Towards high-quality machine translation for complex language pairs
Speaker: Arianna Bisazza, University of Amsterdam
Location: Warren Weaver Hall 102
Date: April 21, 2015, 11:30 a.m.
Host: Davi Geiger
In today’s digital societies, human language remains the medium of excellence for sharing information. As more and more data is produced in languages other than English, the need for fast and accurate machine translation keeps growing at a rapid pace. In this talk I will show that state-of-the-art statistical machine translation (SMT) is close to reaching this objective, but only for a few language pairs with little structural (e.g. grammatical) differences, such as French-English. To achieve high SMT quality in many more language pairs, it is time to revise the simplifying assumptions taken so far, with special regard to word reordering and morphology. I will give an overview of my work on these two aspects: namely, (i) how can we capture long-range reordering phenomena during translation without sacrificing efficiency? and (ii) how can we ensure the generation of fluent and understandable translations in languages with complex word formation mechanisms? To conclude, I will discuss future research directions to improve translation from English into a diverse range of target languages.

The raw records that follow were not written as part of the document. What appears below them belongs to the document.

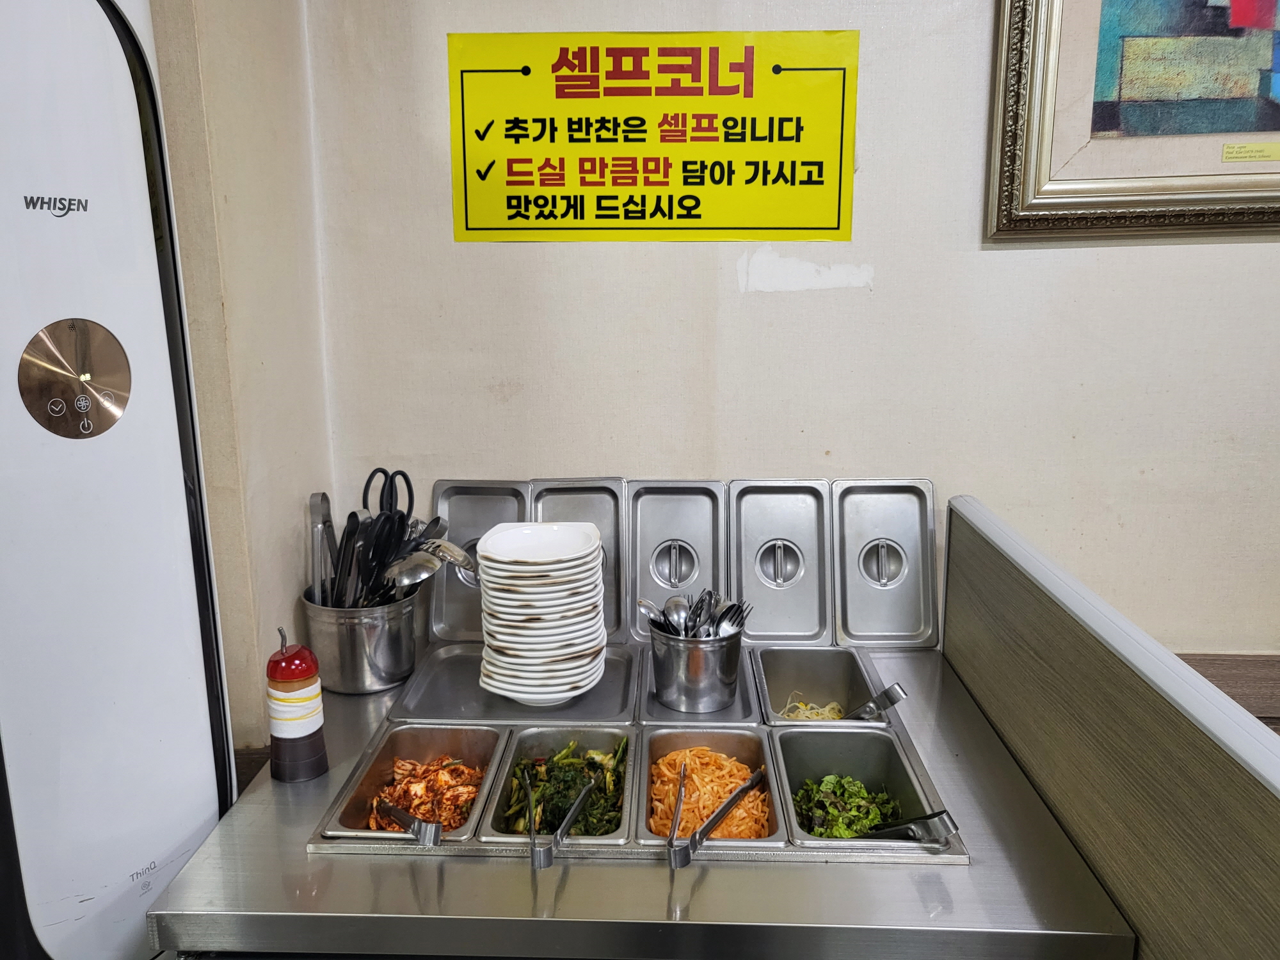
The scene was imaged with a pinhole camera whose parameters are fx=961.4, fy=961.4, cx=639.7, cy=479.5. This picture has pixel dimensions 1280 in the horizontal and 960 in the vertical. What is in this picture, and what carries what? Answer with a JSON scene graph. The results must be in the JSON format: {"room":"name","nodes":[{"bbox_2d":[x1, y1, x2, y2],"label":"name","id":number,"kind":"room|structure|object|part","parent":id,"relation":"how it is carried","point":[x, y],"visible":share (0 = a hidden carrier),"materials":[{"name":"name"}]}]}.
{"room":"restaurant","nodes":[
{"label":"restaurant","id":0,"kind":"room"},
{"bbox_2d":[0,0,239,959],"label":"air conditioner","id":1,"kind":"object","parent":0,"point":[181,504],"visible":0.92,"materials":[{"name":"white plastic"}]},
{"bbox_2d":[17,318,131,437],"label":"control panel","id":2,"kind":"object","parent":1,"relation":"attached to","point":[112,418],"visible":0.96,"materials":[{"name":"metal"}]},
{"bbox_2d":[146,0,334,771],"label":"left wall","id":3,"kind":"structure","parent":0,"point":[281,595],"materials":[{"name":"beige paint"}]},
{"bbox_2d":[302,0,1279,656],"label":"back wall","id":4,"kind":"structure","parent":0,"point":[1016,251],"materials":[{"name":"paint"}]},
{"bbox_2d":[145,638,1137,959],"label":"steel counter","id":5,"kind":"object","parent":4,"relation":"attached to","point":[573,875],"visible":0.68,"materials":[{"name":"silver metal"}]},
{"bbox_2d":[264,628,327,783],"label":"sauce bottle","id":6,"kind":"object","parent":5,"relation":"on","point":[290,657],"visible":0.99,"materials":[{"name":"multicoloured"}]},
{"bbox_2d":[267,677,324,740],"label":"paper wrap","id":7,"kind":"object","parent":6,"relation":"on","point":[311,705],"visible":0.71,"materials":[{"name":"white paper"}]},
{"bbox_2d":[300,586,424,694],"label":"metal bucket","id":8,"kind":"object","parent":5,"relation":"on","point":[374,662],"visible":0.75,"materials":[{"name":"silver metal"}]},
{"bbox_2d":[307,491,335,604],"label":"tongs","id":9,"kind":"object","parent":8,"relation":"in","point":[313,498],"visible":0.66,"materials":[{"name":"silver metal"}]},
{"bbox_2d":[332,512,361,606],"label":"tongs","id":10,"kind":"object","parent":8,"relation":"in","point":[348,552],"visible":0.63,"materials":[{"name":"black"}]},
{"bbox_2d":[310,473,465,610],"label":"utensils","id":11,"kind":"object","parent":8,"relation":"in","point":[364,504],"visible":0.58,"materials":[{"name":"black"}]},
{"bbox_2d":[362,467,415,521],"label":"scissors","id":12,"kind":"object","parent":8,"relation":"in","point":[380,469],"visible":0.56,"materials":[{"name":"black plastic"}]},
{"bbox_2d":[385,540,476,592],"label":"ladle","id":13,"kind":"object","parent":8,"relation":"in","point":[411,579],"visible":0.66,"materials":[{"name":"silver metal"}]},
{"bbox_2d":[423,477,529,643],"label":"lid","id":14,"kind":"object","parent":5,"relation":"on","point":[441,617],"visible":0.53,"materials":[{"name":"silver metal"}]},
{"bbox_2d":[389,638,642,725],"label":"metal tray","id":15,"kind":"object","parent":5,"relation":"on","point":[592,695],"visible":0.71,"materials":[{"name":"silver metal"}]},
{"bbox_2d":[475,520,608,704],"label":"plate stack","id":16,"kind":"object","parent":15,"relation":"on","point":[491,541],"visible":0.99,"materials":[{"name":"white ceramic"}]},
{"bbox_2d":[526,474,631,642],"label":"lid","id":17,"kind":"object","parent":5,"relation":"on","point":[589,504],"visible":0.5,"materials":[{"name":"silver metal"}]},
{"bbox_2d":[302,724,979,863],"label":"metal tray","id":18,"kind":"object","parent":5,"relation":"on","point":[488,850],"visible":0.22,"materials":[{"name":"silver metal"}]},
{"bbox_2d":[320,721,508,846],"label":"food tray","id":19,"kind":"object","parent":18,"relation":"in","point":[374,786],"visible":0.62,"materials":[{"name":"metal"}]},
{"bbox_2d":[372,797,440,844],"label":"tongs","id":20,"kind":"object","parent":19,"relation":"in","point":[393,810],"visible":0.98,"materials":[{"name":"silver metal"}]},
{"bbox_2d":[364,751,482,831],"label":"kimchi","id":21,"kind":"object","parent":19,"relation":"in","point":[459,770],"visible":0.45,"materials":[{"name":"food"}]},
{"bbox_2d":[478,726,637,849],"label":"food tray","id":22,"kind":"object","parent":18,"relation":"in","point":[523,738],"visible":0.59,"materials":[{"name":"metal"}]},
{"bbox_2d":[526,766,599,868],"label":"tongs","id":23,"kind":"object","parent":22,"relation":"in","point":[589,789],"visible":0.99,"materials":[{"name":"silver metal"}]},
{"bbox_2d":[504,740,628,834],"label":"green vegetable","id":24,"kind":"object","parent":22,"relation":"in","point":[584,772],"visible":0.37,"materials":[{"name":"green food"}]},
{"bbox_2d":[638,726,783,849],"label":"food tray","id":25,"kind":"object","parent":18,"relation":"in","point":[653,738],"visible":0.61,"materials":[{"name":"metal"}]},
{"bbox_2d":[646,743,771,841],"label":"shredded radish","id":26,"kind":"object","parent":25,"relation":"in","point":[671,794],"visible":0.49,"materials":[{"name":"orange food"}]},
{"bbox_2d":[666,760,765,869],"label":"tongs","id":27,"kind":"object","parent":25,"relation":"in","point":[724,810],"visible":0.99,"materials":[{"name":"silver metal"}]},
{"bbox_2d":[753,643,891,725],"label":"tray","id":28,"kind":"object","parent":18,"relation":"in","point":[764,662],"visible":0.63,"materials":[{"name":"silver metal"}]},
{"bbox_2d":[778,695,844,720],"label":"bean sprouts","id":29,"kind":"object","parent":28,"relation":"in","point":[801,705],"visible":0.19,"materials":[{"name":"food"}]},
{"bbox_2d":[847,682,910,720],"label":"tongs","id":30,"kind":"object","parent":28,"relation":"in","point":[891,703],"visible":0.81,"materials":[{"name":"silver metal"}]},
{"bbox_2d":[771,725,945,851],"label":"metal tray","id":31,"kind":"object","parent":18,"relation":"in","point":[783,738],"visible":0.63,"materials":[{"name":"metal"}]},
{"bbox_2d":[792,775,902,838],"label":"greens","id":32,"kind":"object","parent":31,"relation":"in","point":[846,832],"visible":0.35,"materials":[{"name":"green food"}]},
{"bbox_2d":[862,808,960,841],"label":"tongs","id":33,"kind":"object","parent":31,"relation":"in","point":[952,824],"visible":0.89,"materials":[{"name":"silver metal"}]},
{"bbox_2d":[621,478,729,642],"label":"lid","id":34,"kind":"object","parent":5,"relation":"on","point":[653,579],"visible":0.85,"materials":[{"name":"silver metal"}]},
{"bbox_2d":[634,638,764,724],"label":"metal tray","id":35,"kind":"object","parent":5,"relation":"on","point":[719,713],"visible":0.4,"materials":[{"name":"silver metal"}]},
{"bbox_2d":[647,620,744,714],"label":"metal cup","id":36,"kind":"object","parent":35,"relation":"on","point":[682,692],"visible":0.87,"materials":[{"name":"silver metal"}]},
{"bbox_2d":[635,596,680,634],"label":"spoon","id":37,"kind":"object","parent":36,"relation":"in","point":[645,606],"visible":0.6,"materials":[{"name":"silver metal"}]},
{"bbox_2d":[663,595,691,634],"label":"spoon","id":38,"kind":"object","parent":36,"relation":"in","point":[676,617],"visible":0.59,"materials":[{"name":"silver metal"}]},
{"bbox_2d":[634,588,753,639],"label":"cutlery","id":39,"kind":"object","parent":36,"relation":"in","point":[701,601],"visible":0.53,"materials":[{"name":"silver metal"}]},
{"bbox_2d":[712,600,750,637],"label":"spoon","id":40,"kind":"object","parent":36,"relation":"in","point":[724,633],"visible":0.57,"materials":[{"name":"silver metal"}]},
{"bbox_2d":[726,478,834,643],"label":"lid","id":41,"kind":"object","parent":5,"relation":"on","point":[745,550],"visible":0.95,"materials":[{"name":"silver metal"}]},
{"label":"handle","id":42,"kind":"part","parent":41,"relation":"part of","materials":[{"name":"silver metal"}]},
{"bbox_2d":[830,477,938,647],"label":"lid","id":43,"kind":"object","parent":5,"relation":"on","point":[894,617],"visible":0.96,"materials":[{"name":"silver metal"}]},
{"label":"handle","id":44,"kind":"part","parent":43,"relation":"part of","materials":[{"name":"silver metal"}]},
{"bbox_2d":[942,489,1279,959],"label":"panel","id":45,"kind":"object","parent":5,"relation":"attached to","point":[968,568],"visible":0.96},
{"bbox_2d":[446,30,860,242],"label":"yellow sign","id":46,"kind":"object","parent":4,"relation":"attached to","point":[713,221],"visible":0.99,"materials":[{"name":"yellow"}]},
{"bbox_2d":[983,0,1279,241],"label":"framed picture","id":47,"kind":"object","parent":4,"relation":"attached to","point":[1127,203],"visible":0.99},
{"bbox_2d":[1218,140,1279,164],"label":"caption label","id":48,"kind":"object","parent":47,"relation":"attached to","point":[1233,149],"visible":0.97,"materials":[{"name":"yellow paper"}]},
{"bbox_2d":[1176,652,1279,728],"label":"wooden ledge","id":49,"kind":"object","parent":4,"relation":"attached to","point":[1231,687],"visible":0.21,"materials":[{"name":"brown wood"}]}
]}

Arianna Bisazza is a post-doc researcher in the Information and Language Processing Systems group of the University of Amsterdam. Her work focuses on the statistical modeling of natural languages, with the prime goal of improving the quality of machine translation and speech recognition of challenging languages. Before joining UvA she obtained her PhD from the University of Trento, Italy, in 2013. She has spent research periods at Microsoft Research and Dublin City University, and participated in the development of one of the most widely used open-source machine translation platforms.
In-person attendance only available to those with active NYU ID cards. All individuals must show the Daily Screener green pass in order to gain entry to the building.